# Can I get my job back?



## cdesmond190 (Apr 17, 2015)

I was on a civil service department for 4.5 years, then left for a federal job which had me move out of state. My family situation changed and I need to move back to MA, but transfers for my job take a while, so I need to look at other options. Do I need to take the civil service test (I'm already signed up) and go through the whole process again to get a cop job, or can I just talk to my old job and try to just go back? I've been gone for 4.5 years, also. 

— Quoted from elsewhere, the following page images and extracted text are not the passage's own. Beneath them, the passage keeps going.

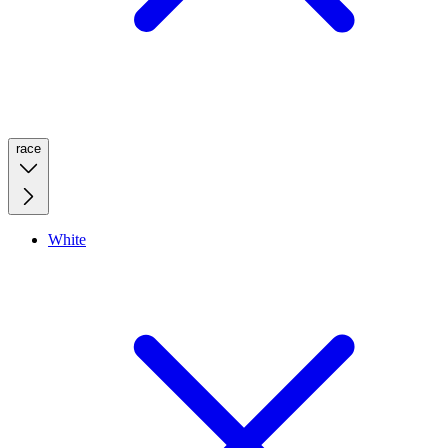
race
White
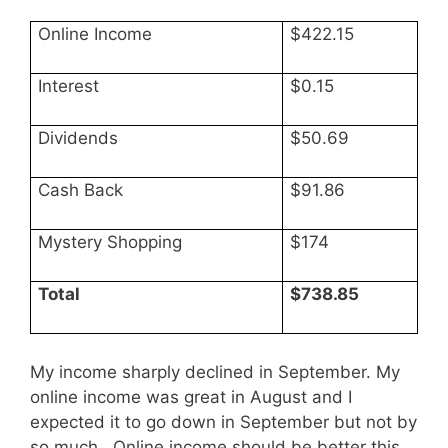
Online Income
$422.15
Interest
$0.15
Dividends
$50.69
Cash Back
$91.86
Mystery Shopping
$174
Total
$738.85
My income sharply declined in September. My
online income was great in August and I
expected it to go down in September but not by
so much. Online income should be better this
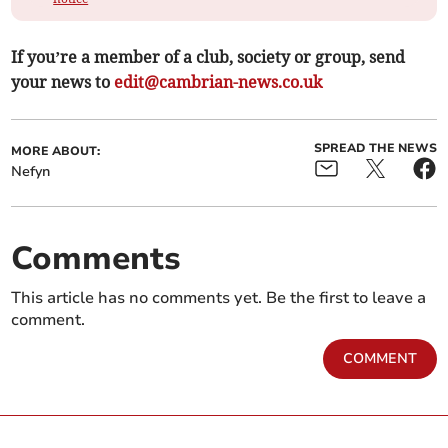
If you’re a member of a club, society or group, send
your news to
edit@cambrian-news.co.uk
SPREAD THE NEWS
MORE ABOUT:
Nefyn
Comments
This article has no comments yet. Be the first to leave a
comment.
COMMENT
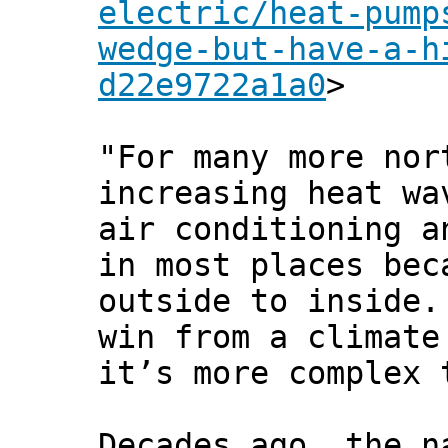
electric/heat-pump
wedge-but-have-a-h
d22e9722a1a0
>
"For many more nor
increasing heat wa
air conditioning a
in most places bec
outside to inside.
win from a climate
it’s more complex 
Decades ago, the n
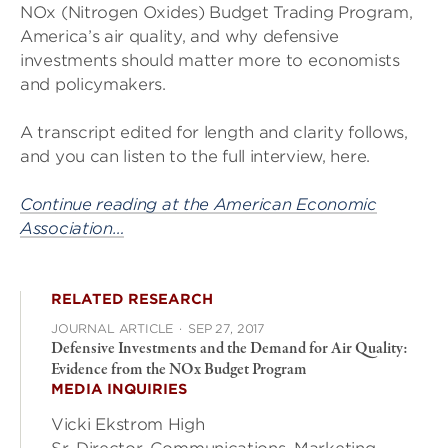
NOx (Nitrogen Oxides) Budget Trading Program,
America’s air quality, and why defensive
investments should matter more to economists
and policymakers.
A transcript edited for length and clarity follows,
and you can listen to the full interview, here.
Continue reading at the American Economic
Association…
RELATED RESEARCH
JOURNAL ARTICLE
·
SEP 27, 2017
Defensive Investments and the Demand for Air Quality:
Evidence from the NOx Budget Program
MEDIA INQUIRIES
Vicki Ekstrom High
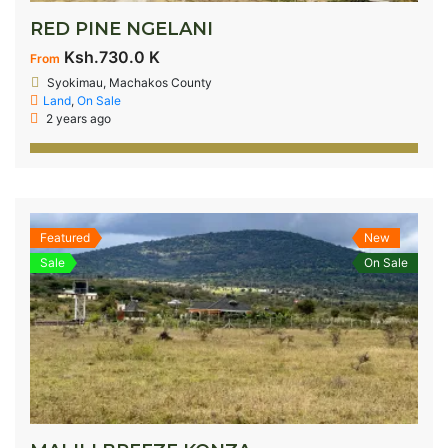
RED PINE NGELANI
Ksh.730.0 K
From
Syokimau, Machakos County
Land
,
On Sale
2 years ago
Featured
New
Sale
On Sale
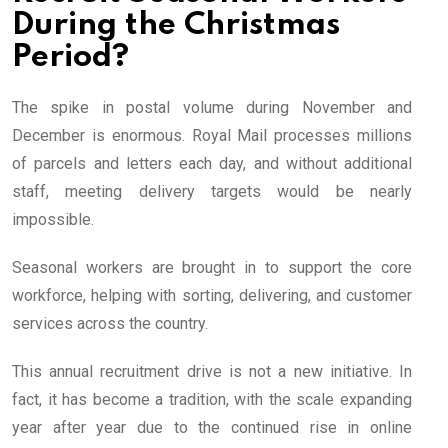
During the Christmas
Period?
The spike in postal volume during November and
December is enormous. Royal Mail processes millions
of parcels and letters each day, and without additional
staff, meeting delivery targets would be nearly
impossible.
Seasonal workers are brought in to support the core
workforce, helping with sorting, delivering, and customer
services across the country.
This annual recruitment drive is not a new initiative. In
fact, it has become a tradition, with the scale expanding
year after year due to the continued rise in online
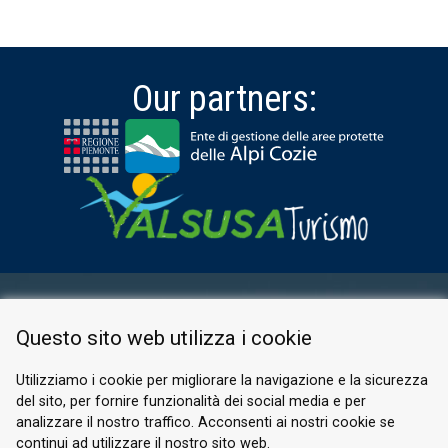
Our partners:
RESERVED AREA
Questo sito web utilizza i cookie
PRIVACY POLICY
COOKIE
Utilizziamo i cookie per migliorare la navigazione e la sicurezza
del sito, per fornire funzionalità dei social media e per
© 2026 Valle di Susa
analizzare il nostro traffico. Acconsenti ai nostri cookie se
continui ad utilizzare il nostro sito web.
Tesori di Arte e Cultura Alpina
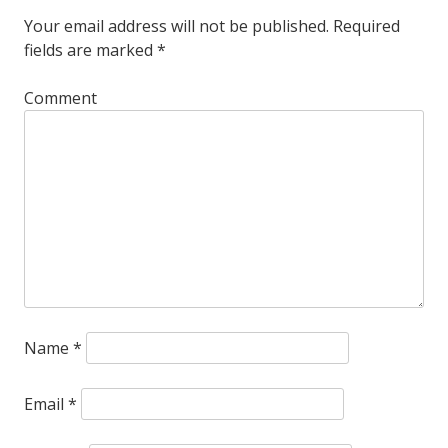
Your email address will not be published.
Required
fields are marked
*
Comment
Name
*
Email
*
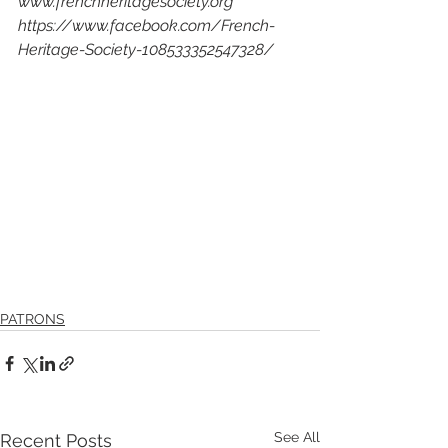
www.frenchheritagesociety.org
https://www.facebook.com/French-
Heritage-Society-108533352547328/
PATRONS
See All
Recent Posts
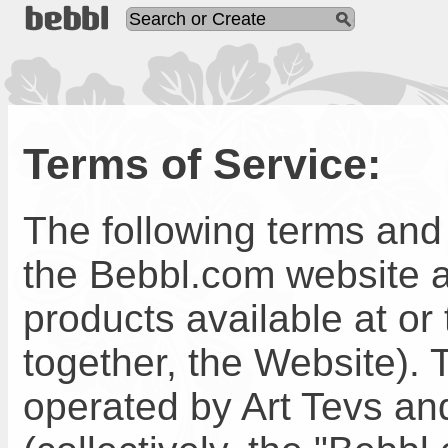
Terms of Service:
The following terms and 
the Bebbl.com website a
products available at or
together, the Website).
operated by Art Tevs and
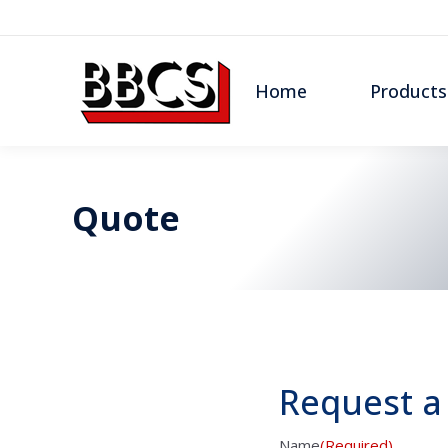
Home
Products
Quote
Request a
Name
(Required)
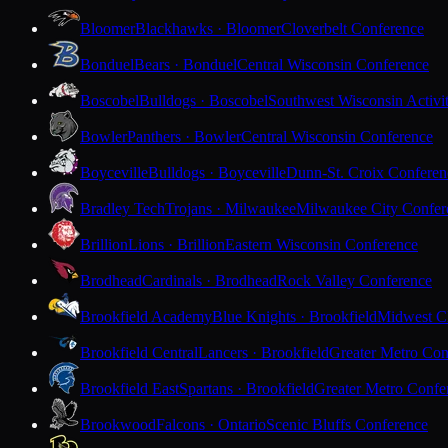
Bloomer
Blackhawks · Bloomer
Cloverbelt Conference
Bonduel
Bears · Bonduel
Central Wisconsin Conference
Boscobel
Bulldogs · Boscobel
Southwest Wisconsin Activi
Bowler
Panthers · Bowler
Central Wisconsin Conference
Boyceville
Bulldogs · Boyceville
Dunn-St. Croix Conferen
Bradley Tech
Trojans · Milwaukee
Milwaukee City Confer
Brillion
Lions · Brillion
Eastern Wisconsin Conference
Brodhead
Cardinals · Brodhead
Rock Valley Conference
Brookfield Academy
Blue Knights · Brookfield
Midwest Cl
Brookfield Central
Lancers · Brookfield
Greater Metro Con
Brookfield East
Spartans · Brookfield
Greater Metro Confe
Brookwood
Falcons · Ontario
Scenic Bluffs Conference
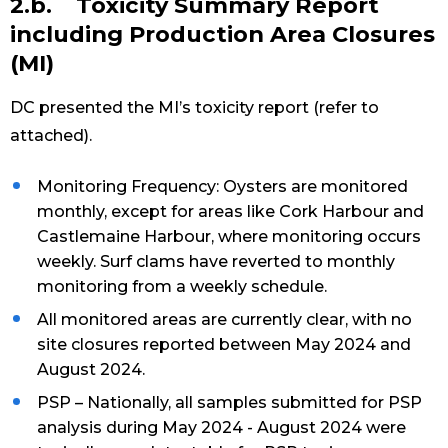
2.b. Toxicity Summary Report
including Production Area Closures
(MI)
DC presented the MI’s toxicity report (refer to
attached).
Monitoring Frequency: Oysters are monitored
monthly, except for areas like Cork Harbour and
Castlemaine Harbour, where monitoring occurs
weekly. Surf clams have reverted to monthly
monitoring from a weekly schedule.
All monitored areas are currently clear, with no
site closures reported between May 2024 and
August 2024.
PSP – Nationally, all samples submitted for PSP
analysis during May 2024 - August 2024 were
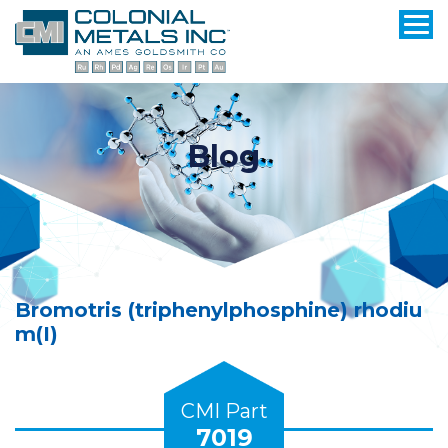
Blog
Bromotris (triphenylphosphine) rhodiu
m(I)
CMI Part
7019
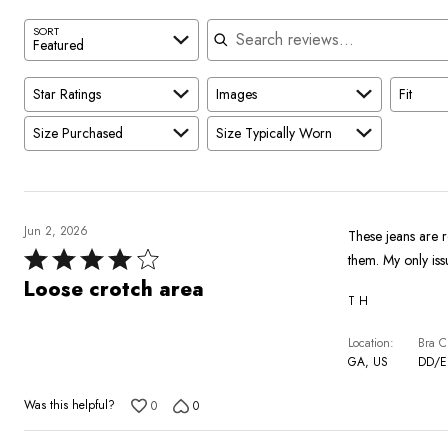
Search reviews
SORT
Featured
Star Ratings
Images
Fit
Size Purchased
Size Typically Worn
Jun 2, 2026
These jeans are r
Rated
them. My only iss
4
Loose crotch area
T H
out
of
Location
Bra C
5
GA, US
DD/E
Was this helpful?
0
0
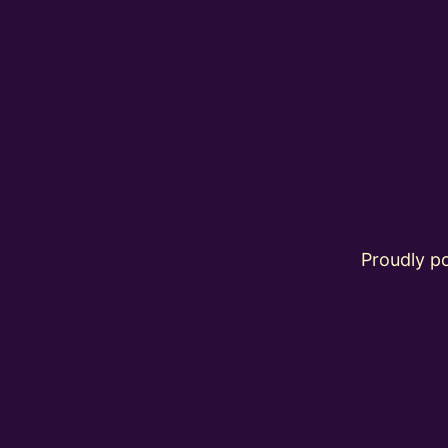
Proudly 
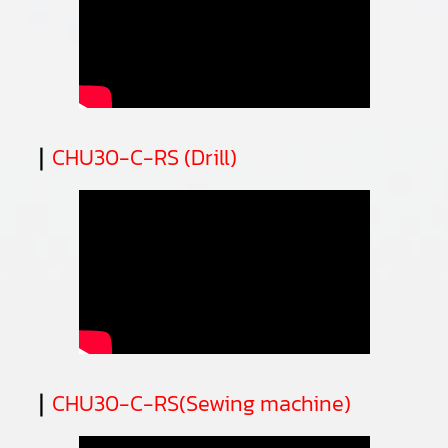
｜
CHU30-C-RS (Drill)
｜
CHU30-C-RS(Sewing machine)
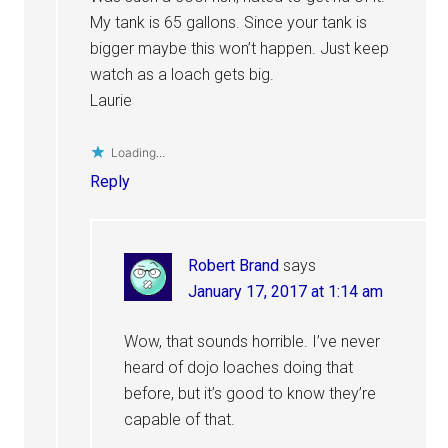
My tank is 65 gallons. Since your tank is
bigger maybe this won’t happen. Just keep
watch as a loach gets big.
Laurie
Loading...
Reply
Robert Brand
says
January 17, 2017 at 1:14 am
Wow, that sounds horrible. I’ve never
heard of dojo loaches doing that
before, but it’s good to know they’re
capable of that.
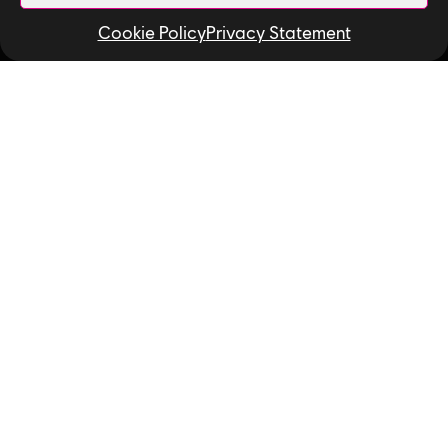
Contact Us
Cookie Policy
Privacy Statement
Useful Links
Our Tech
Our Performance Capture Studio
Interns & Graduates
Ubisoft NEXT
Develop at Ubisoft
Playtest
Relocation
Code of Conduct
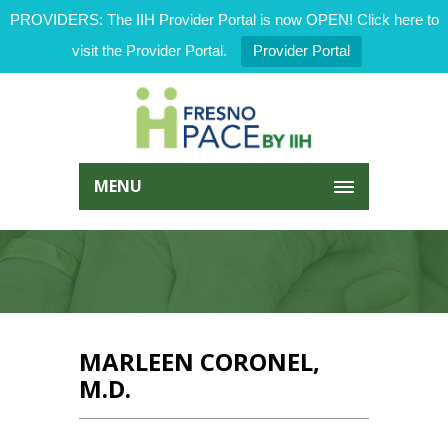
PROVIDERS: The IIH Provider Portal is now OPEN! Click here to
visit the Provider Portal.
Provider Portal
MENU
MARLEEN CORONEL,
M.D.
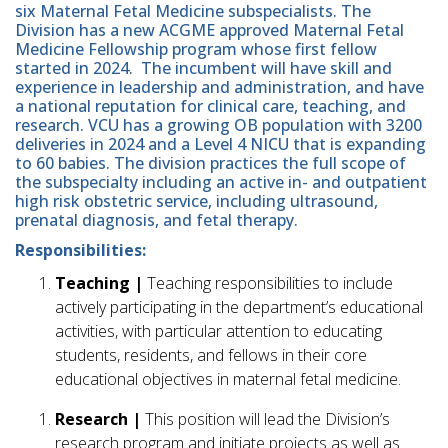
six Maternal Fetal Medicine subspecialists. The
Division has a new ACGME approved Maternal Fetal
Medicine Fellowship program whose first fellow
started in 2024. The incumbent will have skill and
experience in leadership and administration, and have
a national reputation for clinical care, teaching, and
research. VCU has a growing OB population with 3200
deliveries in 2024 and a Level 4 NICU that is expanding
to 60 babies. The division practices the full scope of
the subspecialty including an active in- and outpatient
high risk obstetric service, including ultrasound,
prenatal diagnosis, and fetal therapy.
Responsibilities:
Teaching |
Teaching responsibilities to include
actively participating in the department’s educational
activities, with particular attention to educating
students, residents, and fellows in their core
educational objectives in maternal fetal medicine.
Research |
This position will lead the Division’s
research program and initiate projects as well as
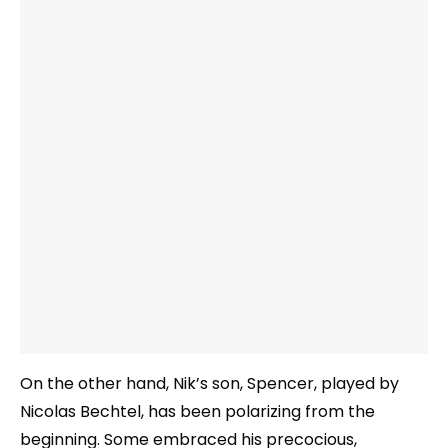
On the other hand, Nik’s son, Spencer, played by
Nicolas Bechtel, has been polarizing from the
beginning. Some embraced his precocious,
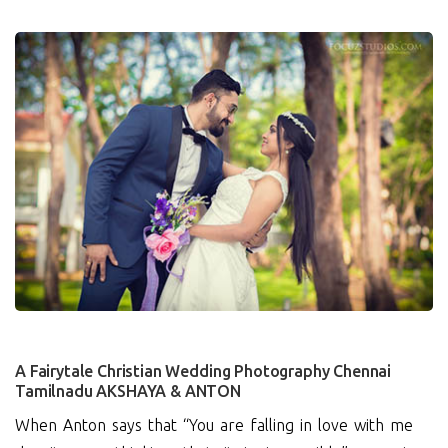
3
A Fairytale Christian Wedding Photography Chennai
Tamilnadu AKSHAYA & ANTON
When Anton says that “You are falling in love with me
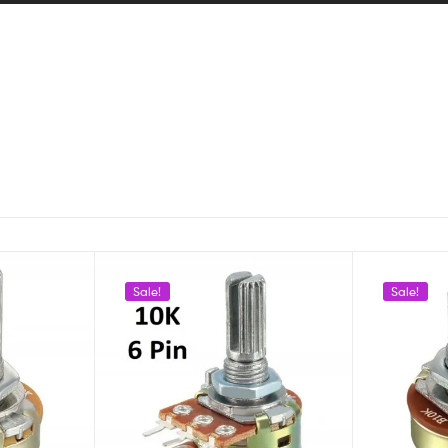
Sale!
Sale!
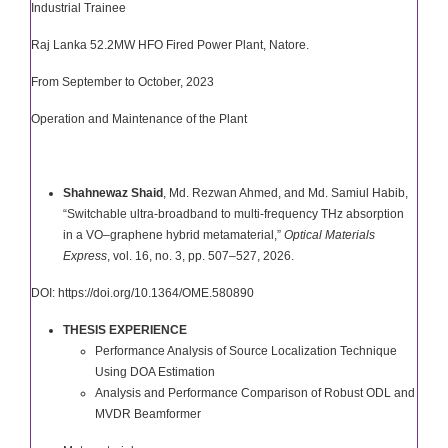
Industrial Trainee
Raj Lanka 52.2MW HFO Fired Power Plant, Natore.
From September to October, 2023
Operation and Maintenance of the Plant
Shahnewaz Shaid
, Md. Rezwan Ahmed, and Md. Samiul Habib,
“Switchable ultra-broadband to multi-frequency THz absorption
in a VO­–graphene hybrid metamaterial,”
Optical Materials
Express
, vol. 16, no. 3, pp. 507–527, 2026.
DOI:
https://doi.org/10.1364/OME.580890
THESIS EXPERIENCE
Performance Analysis of Source Localization Technique
Using DOA Estimation
Analysis and Performance Comparison of Robust ODL and
MVDR Beamformer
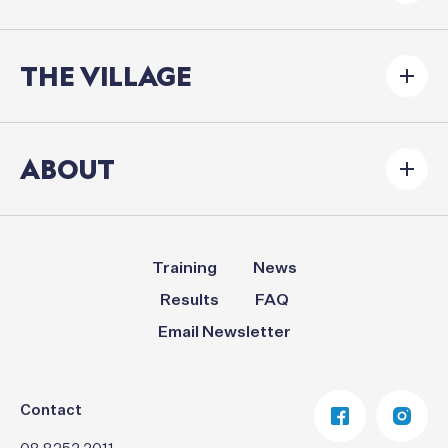
THE VILLAGE
ABOUT
Training
News
Results
FAQ
Email Newsletter
Contact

If I take the test and get a card, would I have to go to a full academy still?

Thanks for the help.


----------



## Bloodhound (May 20, 2010)

cdesmond190 said:


> I was on a civil service department for 4.5 years, then left for a federal job which had me move out of state. My family situation changed and I need to move back to MA, but transfers for my job take a while, so I need to look at other options. Do I need to take the civil service test (I'm already signed up) and go through the whole process again to get a cop job, or can I just talk to my old job and try to just go back? I've been gone for 4.5 years, also.
> 
> If I take the test and get a card, would I have to go to a full academy still?
> 
> Thanks for the help.


You have up to 5 years to be reinstated, so you better work fast. Your dept has to make the request to Civil Service, which they could deny.


----------



## Tuna (Jun 1, 2006)

5 years is what I know also.


----------



## MiamiVice (May 2, 2002)

Other civil service agencies can also hire you as a "rehire" before the 5 years are up. Your academy is still good so you can apply to non civil service agencies also.


----------



## pahapoika (Nov 5, 2006)

We had a guy leave DOC for the Federal prisons and came back to Mass. Not sure how long he was gone, but we're civil service too so it can be done.

Best to check with your old department. Be curious to see how you make out.

Good Luck


----------



## SouthShoreBrother (Aug 1, 2015)

Civil service won't refuse you, but your department doesn't have to give you your job back if there are no openings. They can also deny you based on previous work history or any background issues that have happened. I know someone tried getting her job back with my department but was denied based on her disciplinary record while she was here.


----------